Restrictions sur l’alimentation, aucune sortie le week-end sauf celles où elle ne devait rien débourser... Voilà à quoi ressemblait l’année dernière le quotidien de Sandrine Cox. Un quotidien "usant", comme elle le décrivait alors. Pas tant pour le fait de se priver de nombreux petits plaisirs, mais surtout pour la frustration de travailler dur tout au long de l’année sans jamais pouvoir cesser de se serrer la ceinture.
Comme aujourd’hui, l’hiver était alors bien installé sous nos latitudes. Pas de neige, mais des températures glaciales qui faisaient du living, où était installé le poêle à bois, la seule pièce habitable de la maison. "Ça ne serait pas du luxe d’avoir le chauffage central et des radiateurs dans les chambres", avait-elle confié. "Malheureusement, ce ne sera pas pour cet hiver-ci."
Un an plus tard, c’est à la terrasse (chauffée) d’un café de la cité ardente que nous retrouvons Sandrine Cox. mais cette fois, on remarque imédiatement que le sourire illumine son visage. "Ma situation est meilleure que l’année dernière" explique-t-elle. "Je fais toujours autant attention qu’avant à mes dépenses, mais je peux désormais m’en permettre un peu plus."
L’année 2009 a en effet été ponctuée de plusieurs évènements heureux. D’abord, l’arrivée du chauffage central dans la maison, qui a considérablement amélioré l’ordinaire, et permet à sa fille de passer sa période de blocus dans une atmosphère nettement plus propice aux études que l’hiver dernier. Ensuite, et surtout, l’arrivée d’un nouveau compagnon. Un compagnon ayant des fins de mois moins difficiles que Sandrine et un talent particulier pour la cuisine.
☆ ☆ ☆ ☆
Activité 1
D'après le passage, quel équipement a été installé dans la maison au cours de l'année 2009 ?
Activité 2
Reprenez, s'il vous plaît, la partie du passage qui commence par les mots contenant "Un an plus tard, c’est" et se termine par "pour la cuisine.", en renommant "compagnon" en "conjoint".
Le matériel qui suit n'intervient en rien ici.
☆ ☆ ☆ ☆
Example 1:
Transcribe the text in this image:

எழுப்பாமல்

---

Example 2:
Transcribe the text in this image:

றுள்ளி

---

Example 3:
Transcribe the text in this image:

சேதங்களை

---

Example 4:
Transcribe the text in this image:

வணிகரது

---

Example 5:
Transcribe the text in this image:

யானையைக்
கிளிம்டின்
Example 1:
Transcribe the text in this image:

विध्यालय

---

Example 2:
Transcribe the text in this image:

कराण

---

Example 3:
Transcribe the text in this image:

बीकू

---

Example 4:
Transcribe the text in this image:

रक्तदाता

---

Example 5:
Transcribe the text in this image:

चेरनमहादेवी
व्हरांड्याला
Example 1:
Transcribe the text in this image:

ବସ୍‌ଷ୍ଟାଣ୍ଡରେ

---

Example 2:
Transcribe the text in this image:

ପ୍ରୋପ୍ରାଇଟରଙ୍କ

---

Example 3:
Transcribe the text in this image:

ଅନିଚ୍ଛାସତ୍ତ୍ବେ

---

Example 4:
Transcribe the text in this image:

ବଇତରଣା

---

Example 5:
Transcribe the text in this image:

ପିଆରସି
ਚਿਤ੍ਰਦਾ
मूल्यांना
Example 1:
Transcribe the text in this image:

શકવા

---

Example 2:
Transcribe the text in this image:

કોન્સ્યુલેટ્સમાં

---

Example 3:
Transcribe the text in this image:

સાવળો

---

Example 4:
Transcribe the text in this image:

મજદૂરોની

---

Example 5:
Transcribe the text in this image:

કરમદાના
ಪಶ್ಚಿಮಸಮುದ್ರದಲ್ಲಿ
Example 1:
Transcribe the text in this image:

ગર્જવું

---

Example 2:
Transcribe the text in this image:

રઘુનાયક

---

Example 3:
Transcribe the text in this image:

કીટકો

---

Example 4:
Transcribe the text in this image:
☆ ☆ ☆ ☆
Solution rédigée 1
Le chauffage central.

Solution rédigée 2
Un an plus tard, c’est à la terrasse (chauffée) d’un café de la cité ardente que nous retrouvons Sandrine Cox. mais cette fois, on remarque imédiatement que le sourire illumine son visage. "Ma situation est meilleure que l’année dernière" explique-t-elle. "Je fais toujours autant attention qu’avant à mes dépenses, mais je peux désormais m’en permettre un peu plus."
L’année 2009 a en effet été ponctuée de plusieurs évènements heureux. D’abord, l’arrivée du chauffage central dans la maison, qui a considérablement amélioré l’ordinaire, et permet à sa fille de passer sa période de blocus dans une atmosphère nettement plus propice aux études que l’hiver dernier. Ensuite, et surtout, l’arrivée d’un nouveau conjoint. Un conjoint ayant des fins de mois moins difficiles que Sandrine et un talent particulier pour la cuisine.